TASK BRIEF. Retype every line of the data below, starting with the first and ending with the line that contains "besten sagen Sie", but leave out the pictures.

Stored data entries:
┄┄┄┄┄┄

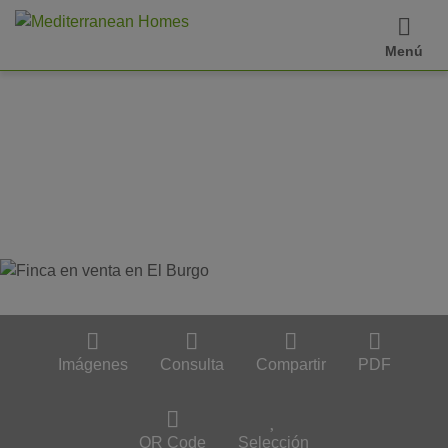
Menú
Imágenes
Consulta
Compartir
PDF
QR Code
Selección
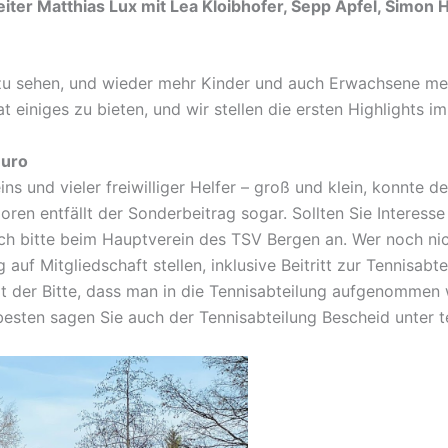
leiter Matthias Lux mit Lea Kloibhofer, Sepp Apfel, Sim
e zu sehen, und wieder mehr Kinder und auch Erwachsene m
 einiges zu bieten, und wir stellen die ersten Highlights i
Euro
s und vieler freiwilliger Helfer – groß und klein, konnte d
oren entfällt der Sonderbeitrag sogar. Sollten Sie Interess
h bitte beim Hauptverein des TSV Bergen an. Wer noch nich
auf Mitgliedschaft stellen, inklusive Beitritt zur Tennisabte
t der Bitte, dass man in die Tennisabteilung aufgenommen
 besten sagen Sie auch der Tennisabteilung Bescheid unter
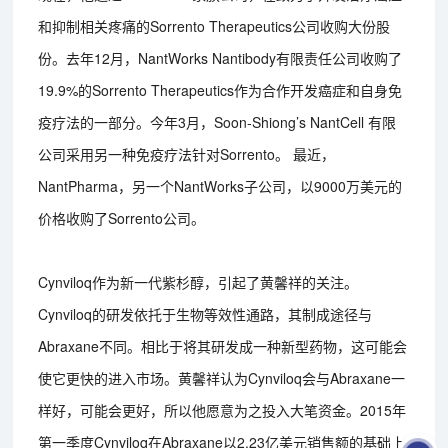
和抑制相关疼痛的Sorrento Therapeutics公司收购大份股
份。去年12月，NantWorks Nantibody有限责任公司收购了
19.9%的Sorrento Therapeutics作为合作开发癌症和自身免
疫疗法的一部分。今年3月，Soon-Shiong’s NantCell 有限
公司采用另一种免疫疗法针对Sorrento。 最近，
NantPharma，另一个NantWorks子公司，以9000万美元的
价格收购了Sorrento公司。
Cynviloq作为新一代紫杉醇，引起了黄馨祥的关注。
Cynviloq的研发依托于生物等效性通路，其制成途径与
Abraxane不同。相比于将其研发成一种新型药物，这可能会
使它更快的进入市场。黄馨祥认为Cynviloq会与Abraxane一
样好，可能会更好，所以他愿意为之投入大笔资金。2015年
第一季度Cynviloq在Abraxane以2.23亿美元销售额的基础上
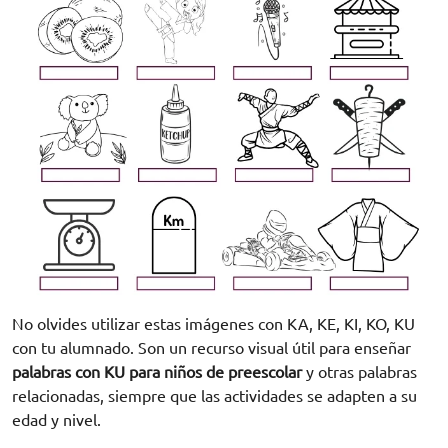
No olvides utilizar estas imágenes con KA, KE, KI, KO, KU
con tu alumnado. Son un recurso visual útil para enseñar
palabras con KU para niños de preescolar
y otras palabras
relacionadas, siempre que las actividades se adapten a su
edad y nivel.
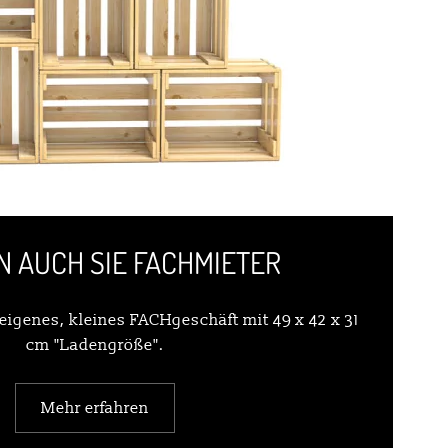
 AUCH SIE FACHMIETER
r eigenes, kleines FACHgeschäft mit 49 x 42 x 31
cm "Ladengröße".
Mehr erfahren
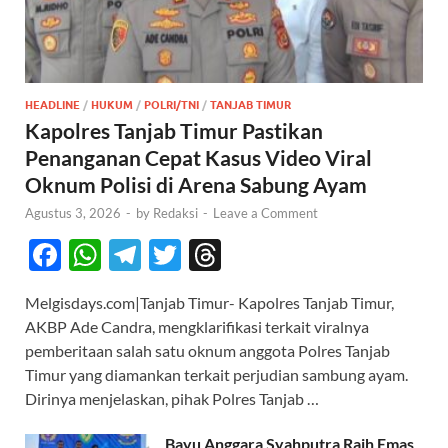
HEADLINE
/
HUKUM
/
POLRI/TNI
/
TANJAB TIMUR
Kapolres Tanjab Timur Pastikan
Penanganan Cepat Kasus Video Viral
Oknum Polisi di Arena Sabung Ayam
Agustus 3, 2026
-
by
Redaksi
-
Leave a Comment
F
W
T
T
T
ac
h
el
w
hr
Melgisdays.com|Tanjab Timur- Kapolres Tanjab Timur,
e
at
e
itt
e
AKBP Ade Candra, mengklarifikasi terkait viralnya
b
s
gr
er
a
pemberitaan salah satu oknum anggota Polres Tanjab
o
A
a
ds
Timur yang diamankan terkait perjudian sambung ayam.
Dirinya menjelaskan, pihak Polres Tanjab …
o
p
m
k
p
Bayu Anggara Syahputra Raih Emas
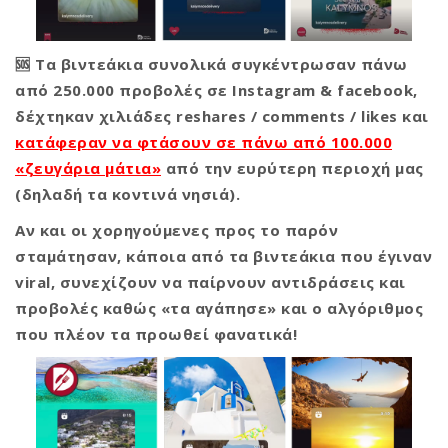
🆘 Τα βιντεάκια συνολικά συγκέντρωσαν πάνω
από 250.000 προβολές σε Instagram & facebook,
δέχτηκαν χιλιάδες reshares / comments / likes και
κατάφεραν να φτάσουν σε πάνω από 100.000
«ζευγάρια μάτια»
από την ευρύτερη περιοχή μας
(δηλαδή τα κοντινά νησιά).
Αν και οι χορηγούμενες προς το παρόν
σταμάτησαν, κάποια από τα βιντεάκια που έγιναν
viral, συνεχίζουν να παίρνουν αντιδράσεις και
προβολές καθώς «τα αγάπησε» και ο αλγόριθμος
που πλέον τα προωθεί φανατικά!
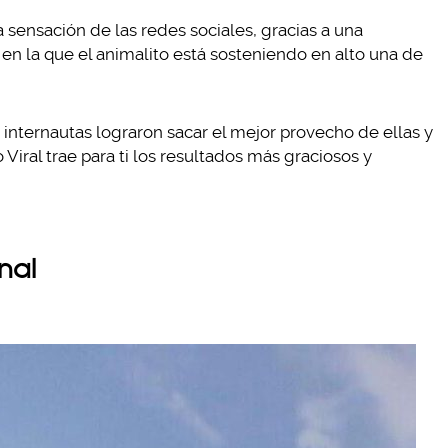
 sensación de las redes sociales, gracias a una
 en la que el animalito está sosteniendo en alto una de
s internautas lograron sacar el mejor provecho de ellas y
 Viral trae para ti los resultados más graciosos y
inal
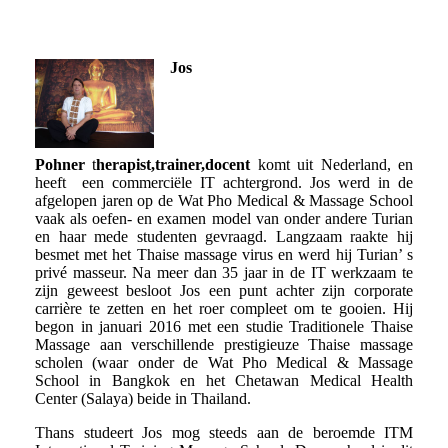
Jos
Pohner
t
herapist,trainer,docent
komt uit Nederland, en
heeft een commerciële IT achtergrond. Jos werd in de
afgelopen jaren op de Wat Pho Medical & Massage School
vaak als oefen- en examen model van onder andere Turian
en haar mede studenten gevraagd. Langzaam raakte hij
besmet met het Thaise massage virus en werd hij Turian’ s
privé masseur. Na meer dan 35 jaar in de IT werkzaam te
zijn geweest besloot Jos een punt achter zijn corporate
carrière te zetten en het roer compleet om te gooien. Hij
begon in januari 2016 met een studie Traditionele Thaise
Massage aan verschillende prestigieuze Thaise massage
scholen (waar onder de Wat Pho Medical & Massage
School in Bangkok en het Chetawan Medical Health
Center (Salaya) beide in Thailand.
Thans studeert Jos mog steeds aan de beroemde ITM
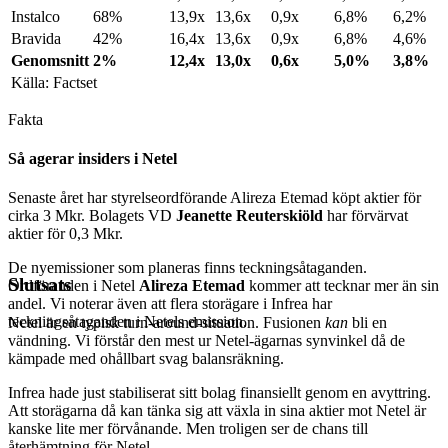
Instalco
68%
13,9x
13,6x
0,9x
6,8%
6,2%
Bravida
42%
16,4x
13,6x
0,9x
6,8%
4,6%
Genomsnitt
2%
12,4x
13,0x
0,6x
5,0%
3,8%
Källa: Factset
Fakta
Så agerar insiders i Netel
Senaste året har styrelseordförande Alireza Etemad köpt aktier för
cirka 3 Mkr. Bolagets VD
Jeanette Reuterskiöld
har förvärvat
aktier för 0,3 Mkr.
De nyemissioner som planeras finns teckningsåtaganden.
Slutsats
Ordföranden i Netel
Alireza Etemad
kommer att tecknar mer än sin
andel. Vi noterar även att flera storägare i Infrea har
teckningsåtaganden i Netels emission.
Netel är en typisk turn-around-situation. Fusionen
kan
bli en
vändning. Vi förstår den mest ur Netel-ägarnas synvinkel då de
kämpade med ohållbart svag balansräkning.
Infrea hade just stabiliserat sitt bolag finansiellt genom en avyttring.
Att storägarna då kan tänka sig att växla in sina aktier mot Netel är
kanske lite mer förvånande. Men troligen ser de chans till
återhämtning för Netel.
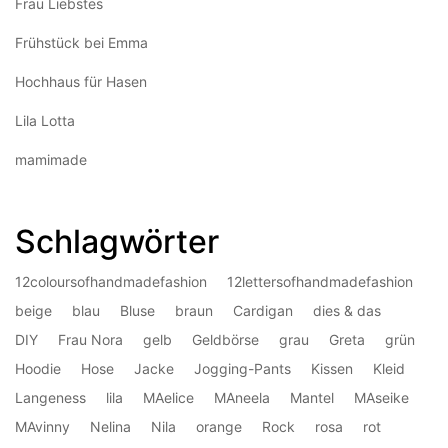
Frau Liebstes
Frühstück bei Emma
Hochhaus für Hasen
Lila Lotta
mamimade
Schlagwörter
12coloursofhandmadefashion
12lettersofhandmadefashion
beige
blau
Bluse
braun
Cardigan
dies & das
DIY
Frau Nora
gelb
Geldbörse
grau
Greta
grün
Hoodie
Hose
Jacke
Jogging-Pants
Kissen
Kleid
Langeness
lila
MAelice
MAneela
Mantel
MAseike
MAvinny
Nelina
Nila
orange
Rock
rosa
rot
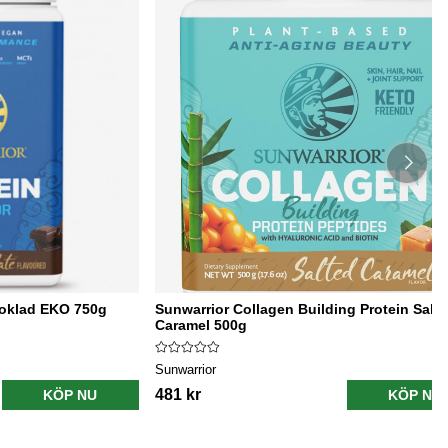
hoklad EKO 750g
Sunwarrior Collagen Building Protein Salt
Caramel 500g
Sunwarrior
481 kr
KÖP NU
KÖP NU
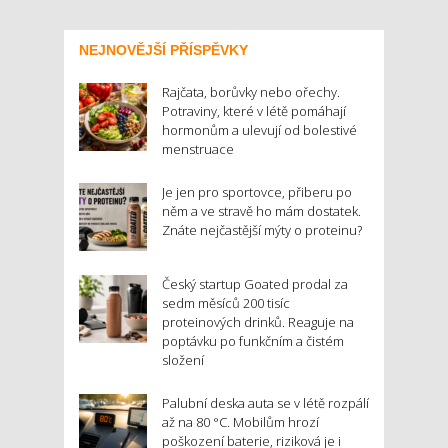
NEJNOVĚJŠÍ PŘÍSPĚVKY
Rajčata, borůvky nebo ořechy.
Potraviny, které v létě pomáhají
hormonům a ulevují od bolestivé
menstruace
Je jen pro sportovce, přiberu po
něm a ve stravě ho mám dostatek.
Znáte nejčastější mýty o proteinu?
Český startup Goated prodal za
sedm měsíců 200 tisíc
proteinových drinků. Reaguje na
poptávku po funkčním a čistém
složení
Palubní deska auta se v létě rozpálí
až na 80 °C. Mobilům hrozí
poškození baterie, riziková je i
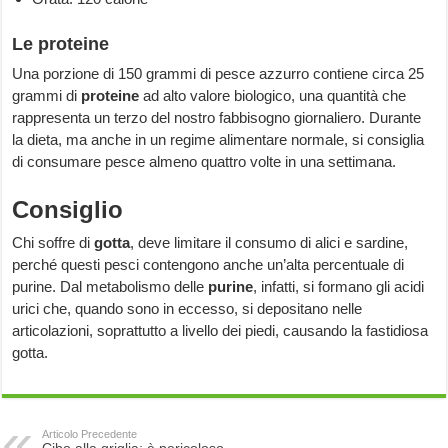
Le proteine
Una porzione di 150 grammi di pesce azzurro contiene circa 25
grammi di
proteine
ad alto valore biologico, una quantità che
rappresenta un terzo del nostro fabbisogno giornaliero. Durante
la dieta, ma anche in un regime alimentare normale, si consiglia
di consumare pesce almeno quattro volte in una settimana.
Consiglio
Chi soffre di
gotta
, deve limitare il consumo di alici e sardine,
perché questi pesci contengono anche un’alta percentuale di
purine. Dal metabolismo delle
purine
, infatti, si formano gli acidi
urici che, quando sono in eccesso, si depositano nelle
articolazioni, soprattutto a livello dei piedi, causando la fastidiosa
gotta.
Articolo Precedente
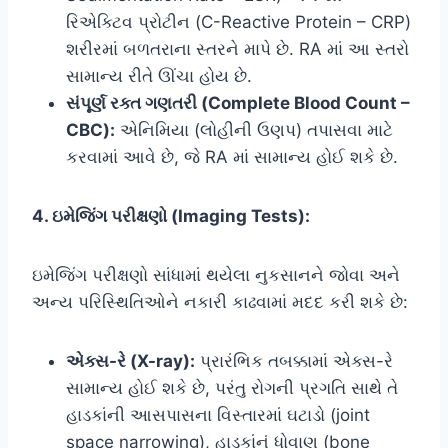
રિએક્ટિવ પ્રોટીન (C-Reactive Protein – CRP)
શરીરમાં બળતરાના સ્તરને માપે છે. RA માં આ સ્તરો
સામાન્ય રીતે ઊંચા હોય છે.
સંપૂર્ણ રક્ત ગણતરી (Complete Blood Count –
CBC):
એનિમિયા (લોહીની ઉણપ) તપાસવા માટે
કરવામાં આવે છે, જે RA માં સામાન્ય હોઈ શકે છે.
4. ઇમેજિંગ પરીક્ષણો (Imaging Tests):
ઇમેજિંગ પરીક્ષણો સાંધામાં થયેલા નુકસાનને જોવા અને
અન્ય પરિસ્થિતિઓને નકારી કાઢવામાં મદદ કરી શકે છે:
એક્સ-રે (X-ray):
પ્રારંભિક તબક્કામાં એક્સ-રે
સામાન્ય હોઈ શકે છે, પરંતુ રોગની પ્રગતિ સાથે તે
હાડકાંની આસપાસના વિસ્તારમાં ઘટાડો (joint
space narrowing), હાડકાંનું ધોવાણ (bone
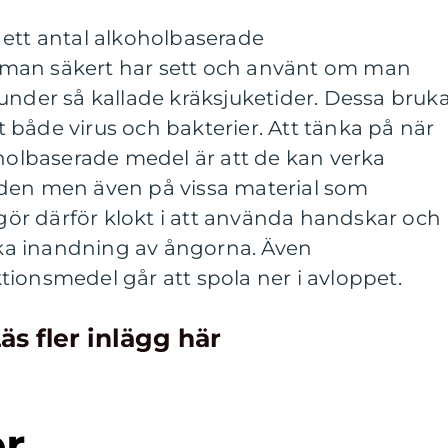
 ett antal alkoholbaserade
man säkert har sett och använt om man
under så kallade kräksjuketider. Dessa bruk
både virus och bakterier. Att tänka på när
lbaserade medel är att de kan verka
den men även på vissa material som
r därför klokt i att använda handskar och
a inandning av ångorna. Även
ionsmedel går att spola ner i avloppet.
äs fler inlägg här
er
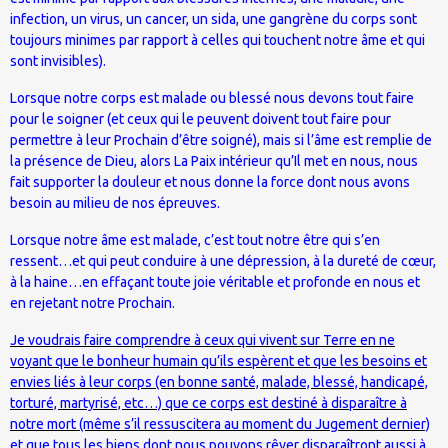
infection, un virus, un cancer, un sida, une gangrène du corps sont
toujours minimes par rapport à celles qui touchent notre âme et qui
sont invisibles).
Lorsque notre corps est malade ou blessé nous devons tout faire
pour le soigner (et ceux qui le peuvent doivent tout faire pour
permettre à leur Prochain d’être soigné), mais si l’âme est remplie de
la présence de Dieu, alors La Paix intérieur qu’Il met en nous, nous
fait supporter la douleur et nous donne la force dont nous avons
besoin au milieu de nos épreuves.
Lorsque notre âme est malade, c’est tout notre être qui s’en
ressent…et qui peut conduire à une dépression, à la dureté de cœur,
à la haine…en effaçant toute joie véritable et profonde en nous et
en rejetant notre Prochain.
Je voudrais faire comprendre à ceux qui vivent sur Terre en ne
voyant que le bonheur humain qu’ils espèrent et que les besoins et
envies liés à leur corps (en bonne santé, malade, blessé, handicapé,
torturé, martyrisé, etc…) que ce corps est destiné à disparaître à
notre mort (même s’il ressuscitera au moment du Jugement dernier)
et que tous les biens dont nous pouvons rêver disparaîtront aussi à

┄┄┄┄┄┄

EXERCISE RESULT.
Menú
Imágenes
Consulta
Compartir
PDF
QR Code
Selección
leiter Matthias Lux mit Lea Kloibhofer, Sepp Apfel, Sim
e zu sehen, und wieder mehr Kinder und auch Erwachsene m
 einiges zu bieten, und wir stellen die ersten Highlights i
Euro
s und vieler freiwilliger Helfer – groß und klein, konnte d
oren entfällt der Sonderbeitrag sogar. Sollten Sie Interess
h bitte beim Hauptverein des TSV Bergen an. Wer noch nich
auf Mitgliedschaft stellen, inklusive Beitritt zur Tennisabte
t der Bitte, dass man in die Tennisabteilung aufgenommen
 besten sagen Sie auch der Tennisabteilung Bescheid unter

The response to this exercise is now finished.